DIRECTIVE 1: Copy out the entries from their first line through the line containing "name author: Merr.", including both of those lines.

# Start of PAGE

Commentary | Trade and Globalization

Fast Track Letter to Congressional Leaders

Opinion pieces and speeches by EPI staff and associates.

SEPTEMBER 26, 2001

Fast Track Will Not Help Economic Recovery, National Unity

EPI President’s Letter to Congressional Leaders

by Jeff Faux

The Honorable J. Dennis Hastert
Speaker, United States House of Representatives
232 U.S. Capitol Building
Washington, DC 20515

The Honorable Richard Gephardt
Democratic Leader
United States House of Representatives
204 U.S. Capitol Building
Washington DC 20515

The Honorable Thomas A. Daschle
Majority Leader
United States Senate
221 U.S. Capitol Building
Washington, DC 20510

The Honorable Trent Lott
Republican Leader
United States Senate
230 U.S. Capitol Building
Washington, DC 20510

Dear Sirs:

As you know, the nonprofit Economic Policy Institute has long been involved in research and policy analysis on the issues of trade and globalization — including providing testimony and advice when solicited by members of Congress. I am taking the unusual step of writing this letter out of concern that the current crisis is being used as an excuse to pressure Congress to give the president the authority to put international trade and investment agreements on a Congressional “fast track.”

Such an effort to promote a controversial and politically divisive agenda is clearly inappropriate at a time when national unity is essential.

# End of PAGE
# Start of DATA LISTING

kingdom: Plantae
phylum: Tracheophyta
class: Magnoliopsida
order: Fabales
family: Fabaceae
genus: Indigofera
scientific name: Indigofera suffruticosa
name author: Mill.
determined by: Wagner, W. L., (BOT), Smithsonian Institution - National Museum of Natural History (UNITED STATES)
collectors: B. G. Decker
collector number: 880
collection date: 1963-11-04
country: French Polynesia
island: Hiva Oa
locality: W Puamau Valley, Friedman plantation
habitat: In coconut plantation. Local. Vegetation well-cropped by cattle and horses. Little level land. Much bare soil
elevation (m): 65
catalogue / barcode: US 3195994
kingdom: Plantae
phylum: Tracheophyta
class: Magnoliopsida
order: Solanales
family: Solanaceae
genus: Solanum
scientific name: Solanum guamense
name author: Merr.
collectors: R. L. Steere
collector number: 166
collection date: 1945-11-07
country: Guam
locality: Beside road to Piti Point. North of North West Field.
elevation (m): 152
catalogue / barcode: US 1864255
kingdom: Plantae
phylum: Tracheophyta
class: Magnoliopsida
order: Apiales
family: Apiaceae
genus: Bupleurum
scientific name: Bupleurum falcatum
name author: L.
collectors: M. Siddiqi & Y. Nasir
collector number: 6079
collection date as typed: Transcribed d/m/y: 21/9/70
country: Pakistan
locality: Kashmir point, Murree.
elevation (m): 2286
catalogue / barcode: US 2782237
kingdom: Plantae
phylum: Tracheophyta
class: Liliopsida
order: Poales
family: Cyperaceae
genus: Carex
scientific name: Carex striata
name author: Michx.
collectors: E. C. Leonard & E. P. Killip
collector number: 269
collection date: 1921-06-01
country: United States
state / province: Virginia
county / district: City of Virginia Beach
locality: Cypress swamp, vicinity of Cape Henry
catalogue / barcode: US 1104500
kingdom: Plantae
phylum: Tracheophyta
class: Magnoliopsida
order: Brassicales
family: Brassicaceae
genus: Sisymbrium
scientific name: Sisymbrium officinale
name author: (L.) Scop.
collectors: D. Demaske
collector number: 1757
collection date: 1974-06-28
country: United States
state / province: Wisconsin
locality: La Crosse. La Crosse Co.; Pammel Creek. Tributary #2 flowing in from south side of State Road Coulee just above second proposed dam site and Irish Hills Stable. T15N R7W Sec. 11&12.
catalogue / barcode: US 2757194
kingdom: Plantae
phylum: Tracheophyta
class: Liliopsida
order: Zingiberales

# End of DATA LISTING

DIRECTIVE 2: In the fast track letter, what authority does its writer say Congress is being pressured to give the president?

TASK ANSWER 1:
kingdom: Plantae
phylum: Tracheophyta
class: Magnoliopsida
order: Fabales
family: Fabaceae
genus: Indigofera
scientific name: Indigofera suffruticosa
name author: Mill.
determined by: Wagner, W. L., (BOT), Smithsonian Institution - National Museum of Natural History (UNITED STATES)
collectors: B. G. Decker
collector number: 880
collection date: 1963-11-04
country: French Polynesia
island: Hiva Oa
locality: W Puamau Valley, Friedman plantation
habitat: In coconut plantation. Local. Vegetation well-cropped by cattle and horses. Little level land. Much bare soil
elevation (m): 65
catalogue / barcode: US 3195994
kingdom: Plantae
phylum: Tracheophyta
class: Magnoliopsida
order: Solanales
family: Solanaceae
genus: Solanum
scientific name: Solanum guamense
name author: Merr.

TASK ANSWER 2: The authority to put international trade and investment agreements on a Congressional "fast track."